Quote the lines below word for word, covering all of them and leaving out the pictures.

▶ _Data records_
........
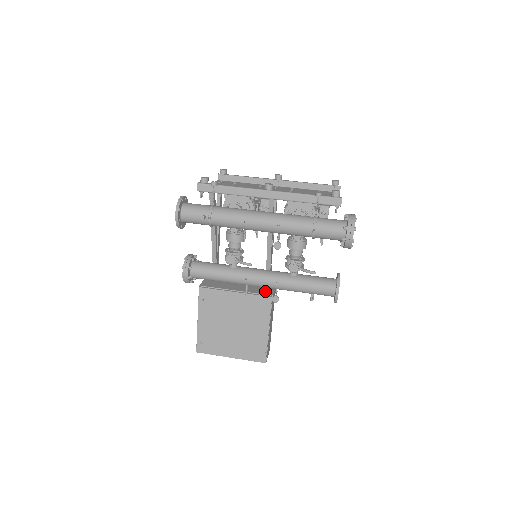
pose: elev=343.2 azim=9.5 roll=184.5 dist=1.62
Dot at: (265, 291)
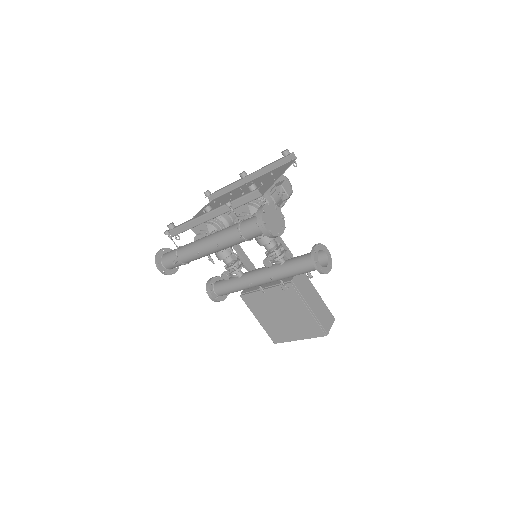
Dot at: occluded
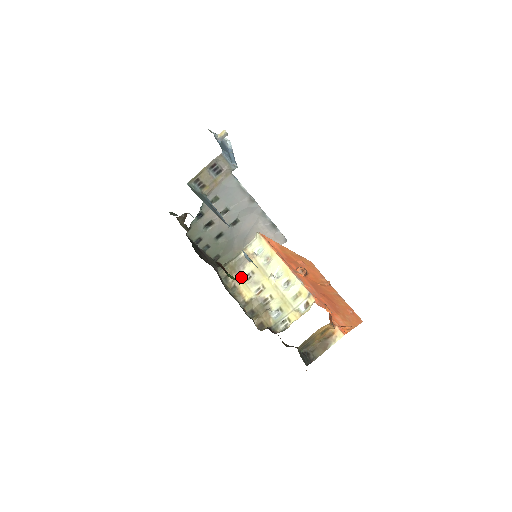
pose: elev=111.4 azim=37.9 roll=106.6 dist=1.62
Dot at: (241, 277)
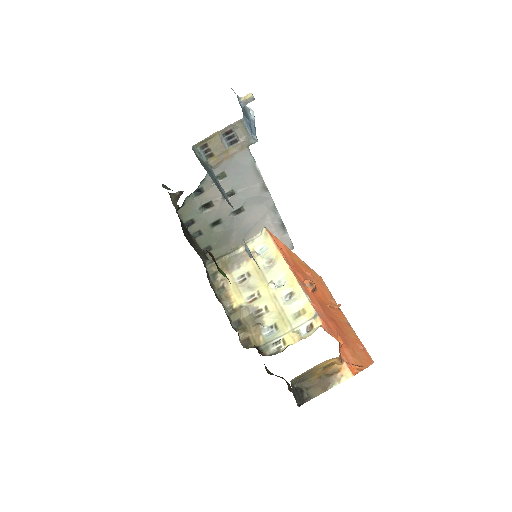
Dot at: (233, 277)
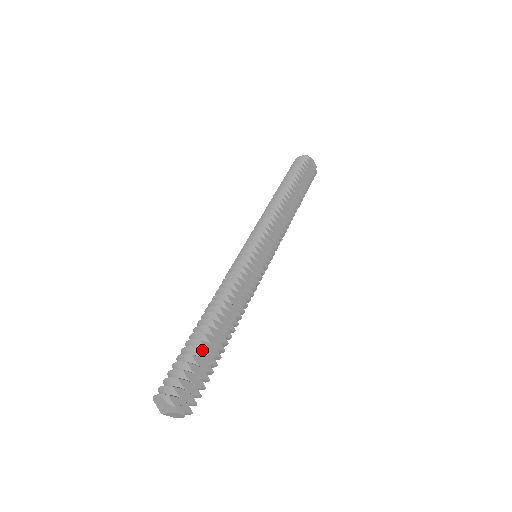
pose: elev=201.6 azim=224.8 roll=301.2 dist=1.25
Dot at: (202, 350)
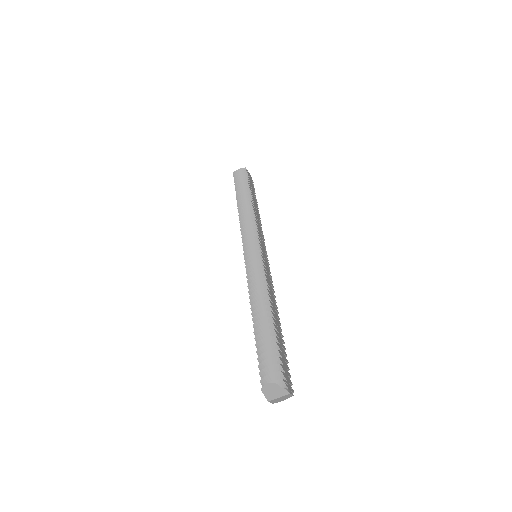
Dot at: (277, 338)
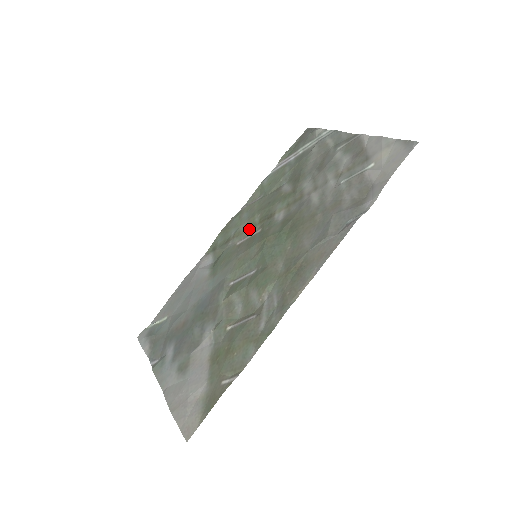
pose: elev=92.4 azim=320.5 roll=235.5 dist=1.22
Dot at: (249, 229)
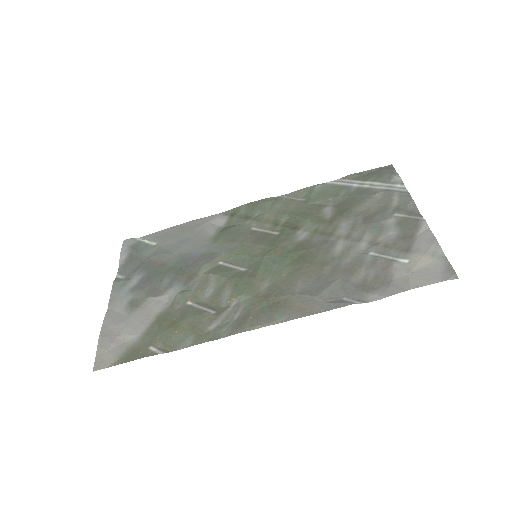
Dot at: (271, 223)
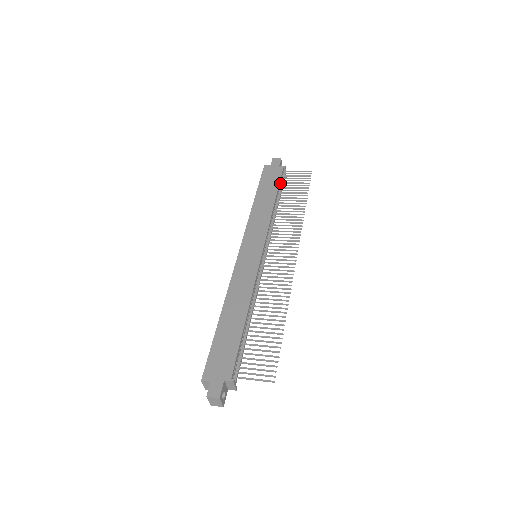
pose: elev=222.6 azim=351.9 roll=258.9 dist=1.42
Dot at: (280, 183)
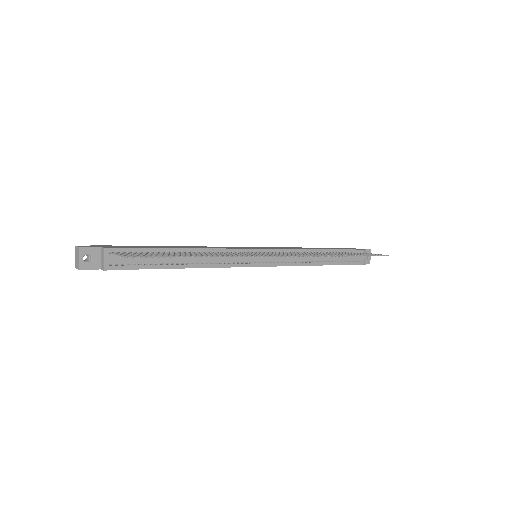
Dot at: occluded
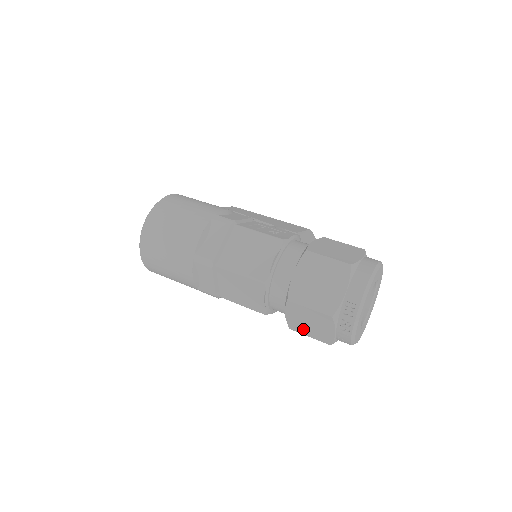
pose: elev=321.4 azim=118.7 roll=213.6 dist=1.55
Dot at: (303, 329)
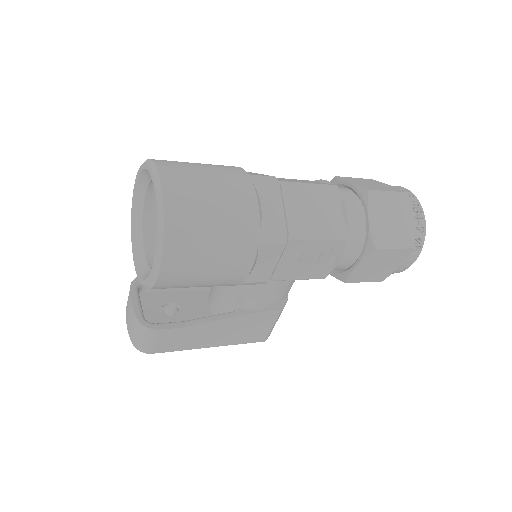
Dot at: (387, 237)
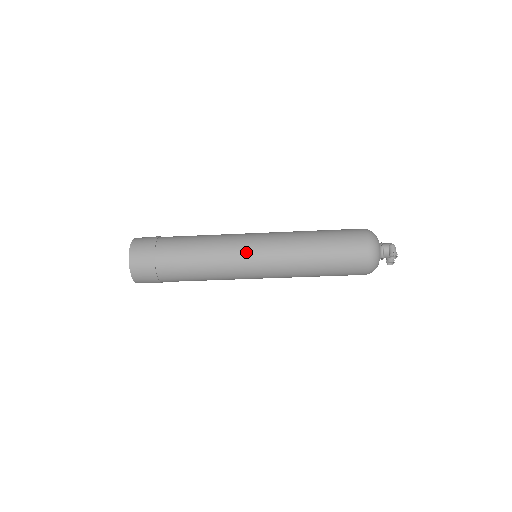
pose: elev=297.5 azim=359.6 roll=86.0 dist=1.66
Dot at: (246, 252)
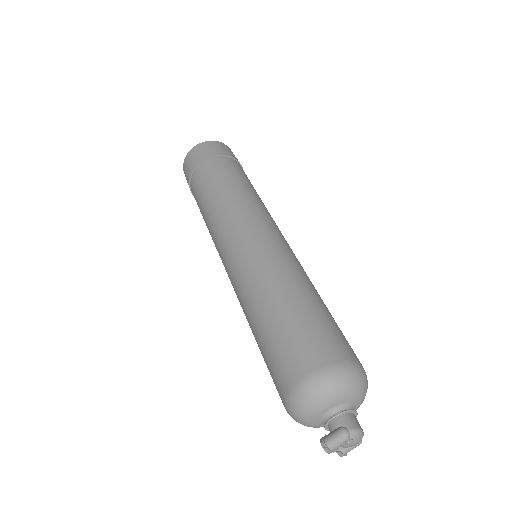
Dot at: (225, 240)
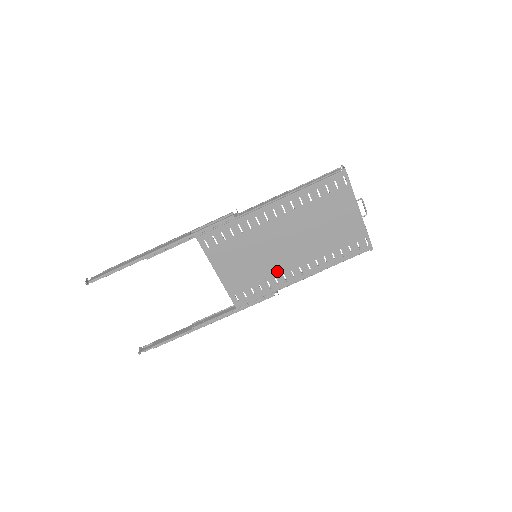
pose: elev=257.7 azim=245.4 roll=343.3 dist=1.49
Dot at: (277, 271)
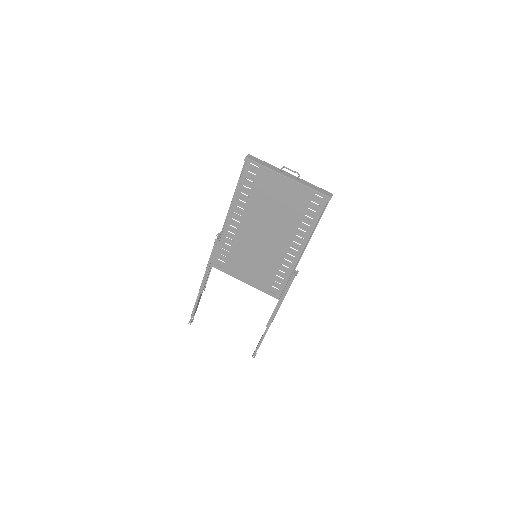
Dot at: (278, 259)
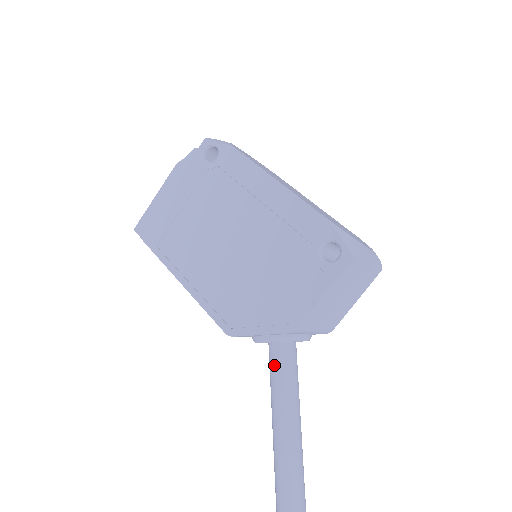
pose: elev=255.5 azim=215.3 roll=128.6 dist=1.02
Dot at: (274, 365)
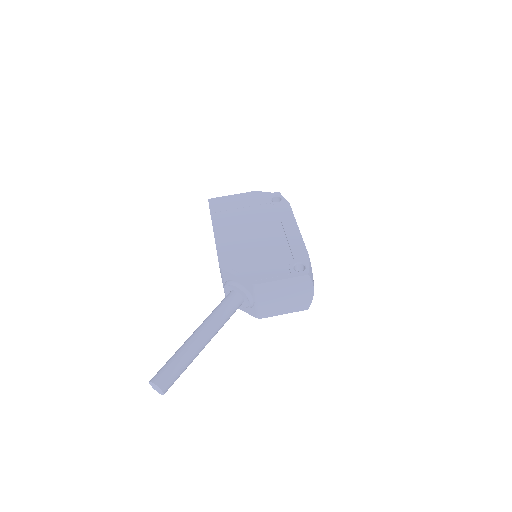
Dot at: (227, 300)
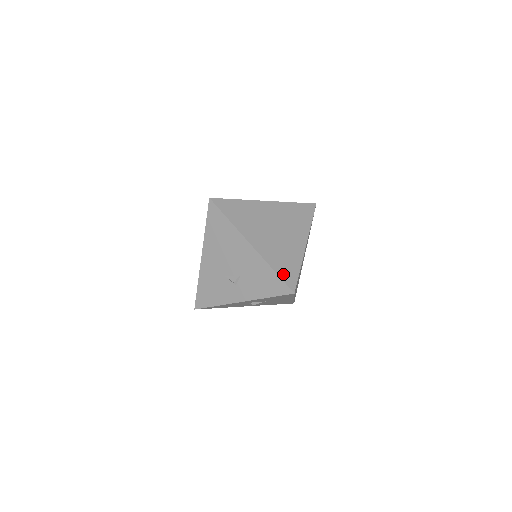
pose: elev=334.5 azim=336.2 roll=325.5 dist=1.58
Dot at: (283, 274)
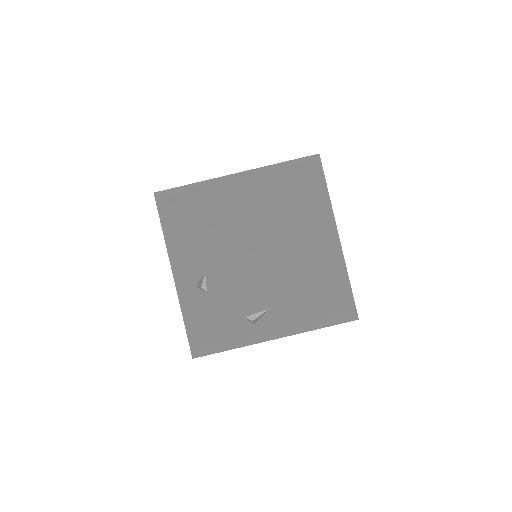
Dot at: (241, 237)
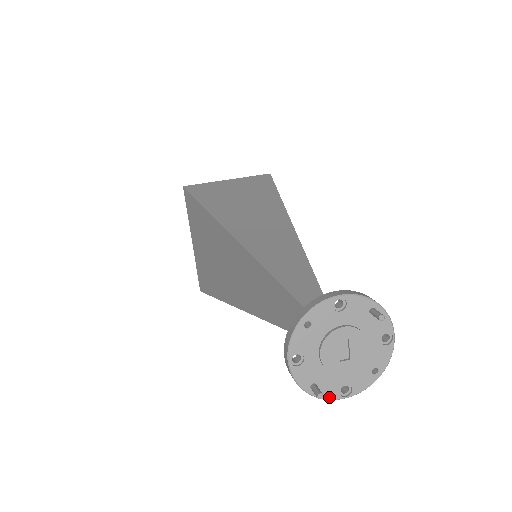
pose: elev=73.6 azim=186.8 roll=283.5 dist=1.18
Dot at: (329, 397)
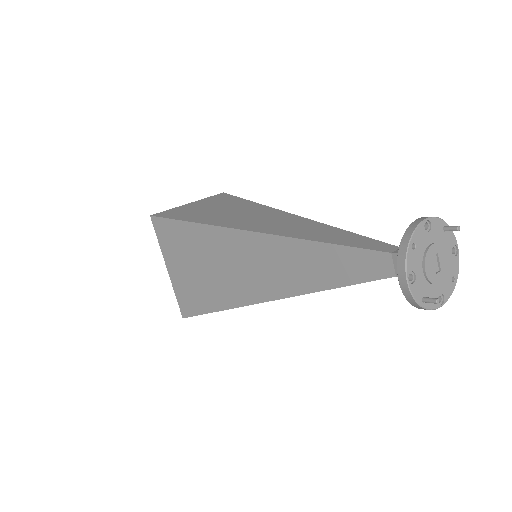
Dot at: (433, 307)
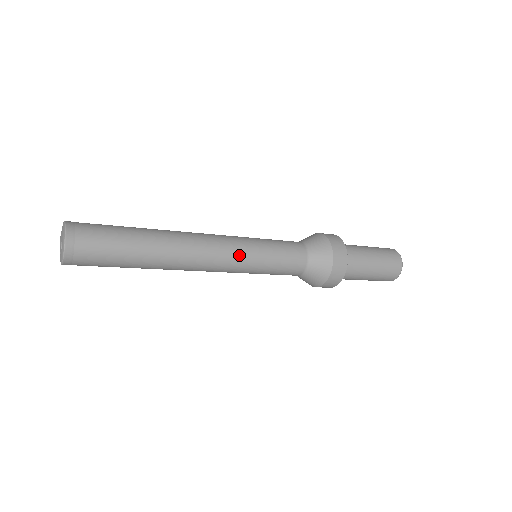
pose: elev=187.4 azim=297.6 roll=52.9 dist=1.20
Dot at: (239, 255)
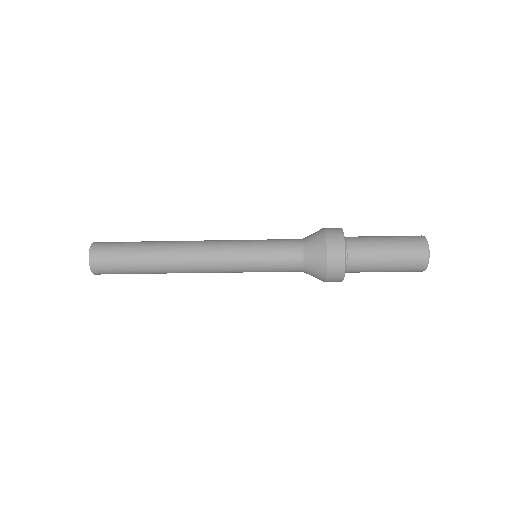
Dot at: (230, 264)
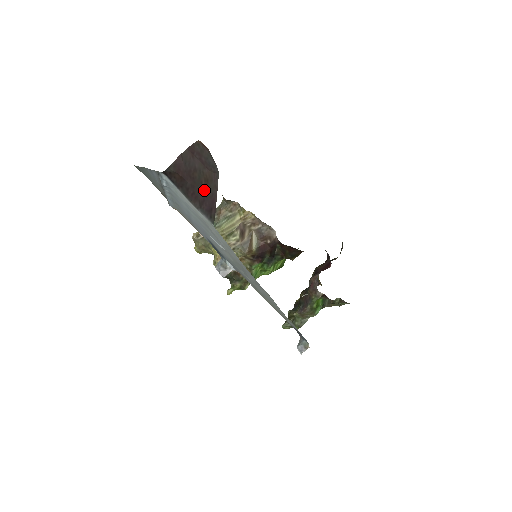
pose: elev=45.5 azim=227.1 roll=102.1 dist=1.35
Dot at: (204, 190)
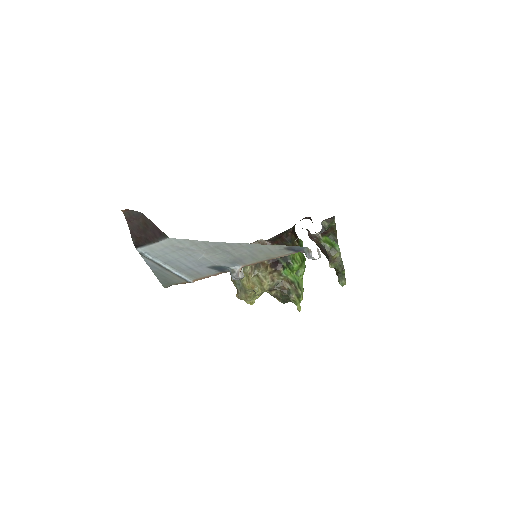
........
▶ _SOLUTION_
pose: elev=343.2 azim=9.5 roll=184.5 dist=1.62
Dot at: (265, 291)
Dot at: occluded
pose: elev=111.4 azim=37.9 roll=106.6 dist=1.62
Dot at: (241, 277)
Dot at: (233, 277)
pose: elev=201.6 azim=224.8 roll=301.2 dist=1.25
Dot at: (202, 350)
Dot at: (277, 338)
pose: elev=92.4 azim=320.5 roll=235.5 dist=1.22
Dot at: (249, 229)
Dot at: (271, 223)
pose: elev=222.6 azim=351.9 roll=258.9 dist=1.42
Dot at: (280, 183)
Dot at: occluded
pose: elev=321.4 azim=118.7 roll=213.6 dist=1.55
Dot at: (303, 329)
Dot at: (387, 237)
pose: elev=297.5 azim=359.6 roll=86.0 dist=1.66
Dot at: (246, 252)
Dot at: (225, 240)
pose: elev=257.7 azim=245.4 roll=343.3 dist=1.49
Dot at: (277, 271)
Dot at: (278, 259)
pose: elev=255.5 azim=215.3 roll=128.6 dist=1.02
Dot at: (274, 365)
Dot at: (227, 300)
pose: elev=334.5 azim=336.2 roll=325.5 dist=1.58
Dot at: (283, 274)
Dot at: (241, 237)
pose: elev=73.6 azim=186.8 roll=283.5 dist=1.18
Dot at: (329, 397)
Dot at: (433, 307)
pose: elev=187.4 azim=297.6 roll=52.9 dist=1.20
Dot at: (239, 255)
Dot at: (230, 264)
pose: elev=45.5 azim=227.1 roll=102.1 dist=1.35
Dot at: (204, 190)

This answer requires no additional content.